Return the passage of the Olympics report between "International Olympic Committee" and "States taking bronze.", inclusive, copied word for word.

EXTRACT PROVIDED Block Start

U.S. reigns on track and beach
LONDON (Reuters) - The United States came out on top in track duels with Jamaica at the Olympic Games when Aries Merritt flew to victory in the men's 110 meter hurdles and Allyson Felix struck gold at her third attempt in the women's 200m on Wednesday.
In the semi-finals of the men's 200m, Jamaicans Usain Bolt and Yohan Blake both cruised through their races to set up a second and potentially historic showdown at London 2012.
The Americans captured seven of the dozen athletics medals available on Day 12 of the Games, including a gold for Brittney Reese in the women's long jump, to move within two golds of China at the top of the overall medals table.
And in an all-American women's beach volleyball final, Misty May-Treanor and Kerri Walsh won their third straight Olympic title by beating Jennifer Kessy and April Ross 2-0.
Elsewhere, Hungary claimed men's and women's canoeing titles, China completed a second successive sweep of all Olympic titles in table tennis and Steve Guerdat of Switzerland won individual show jumping gold.
French and Spanish basketball players nearly came to blows, while Italy's men knocked out defending champions the United States in volleyball and Hungary in water polo.
International Olympic Committee president Jacques Rogge gave his seal of approval to a Games which, despite poor weather, has stirred huge enthusiasm in the host nation and seen Britain achieve its best medal haul for more than a century.
"All in all I would say these are very good Games and I am a very happy man," he told reporters.
Eighty thousand spectators in the Olympic Stadium witnessed the latest instalment in a series of U.S.-Jamaican track showdowns, with the Americans this time taking the honors.
Felix, a silver medalist at the last two Olympics, lengthened her stride after the bend to beat Shelly-Ann Fraser-Pryce, the Jamaican winner of the 100m, with Carmelita Jeter of the United States taking bronze.
Veronica Campbell-Brown, bidding for a third straight Olympic 200m title, came fourth.
"It's been a long time coming. I am so overjoyed," said Felix, who was runner-up to Campbell-Brown in 2004 and 2008 and lost her world title to the Jamaican last year.
"I thought back to the disappointment in Beijing, it's been a long road, I never wanted to give up," the 26-year-old told reporters. "I've wanted it for so long. This moment is really priceless."
The men's high hurdles was another U.S.-Jamaican affair, with Americans Merritt and Jason Richardson taking gold and silver, while Jamaica's Hansle Parchment got the bronze.
"The guys were talking about closing the gap on China, I know America will get that medal haul and we will show we are the best track and field nation in the world," Richardson said.
Russia's Natalya Antyukh just held on at the line to beat American Lashinda Demus in the women's 400 meter hurdles.
Bolt and Blake comfortably won their 200m semis, both easing up sharply towards the end. Blake, nicknamed "The Beast", set the faster time of 20.01, seventeen-hundredths of a second faster than his training partner.

EXTRACT PROVIDED Block End
RECORDS SUPPLIED Block Start

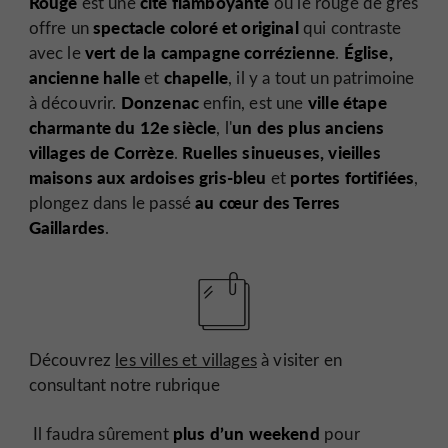
Rouge
cité flamboyante
est une
où le rouge de grès
spectacle coloré et original
offre un
qui contraste
vert de la campagne corrézienne
Église,
avec le
.
ancienne halle
chapelle
et
, il y a tout un patrimoine
Donzenac
ville étape
à découvrir.
enfin, est une
charmante du 12e siècle
un des plus anciens
, l'
villages de Corrèze
Ruelles sinueuses, vieilles
.
maisons aux ardoises gris-bleu
portes fortifiées
et
,
au cœur des Terres
plongez dans le passé
Gaillardes
.
Découvrez
les villes et villages
à visiter en
consultant notre rubrique
plus d’un weekend
Il faudra sûrement
pour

RECORDS SUPPLIED Block End

→ **EXERCISE OUTPUT**:
International Olympic Committee president Jacques Rogge gave his seal of approval to a Games which, despite poor weather, has stirred huge enthusiasm in the host nation and seen Britain achieve its best medal haul for more than a century.
"All in all I would say these are very good Games and I am a very happy man," he told reporters.
Eighty thousand spectators in the Olympic Stadium witnessed the latest instalment in a series of U.S.-Jamaican track showdowns, with the Americans this time taking the honors.
Felix, a silver medalist at the last two Olympics, lengthened her stride after the bend to beat Shelly-Ann Fraser-Pryce, the Jamaican winner of the 100m, with Carmelita Jeter of the United States taking bronze.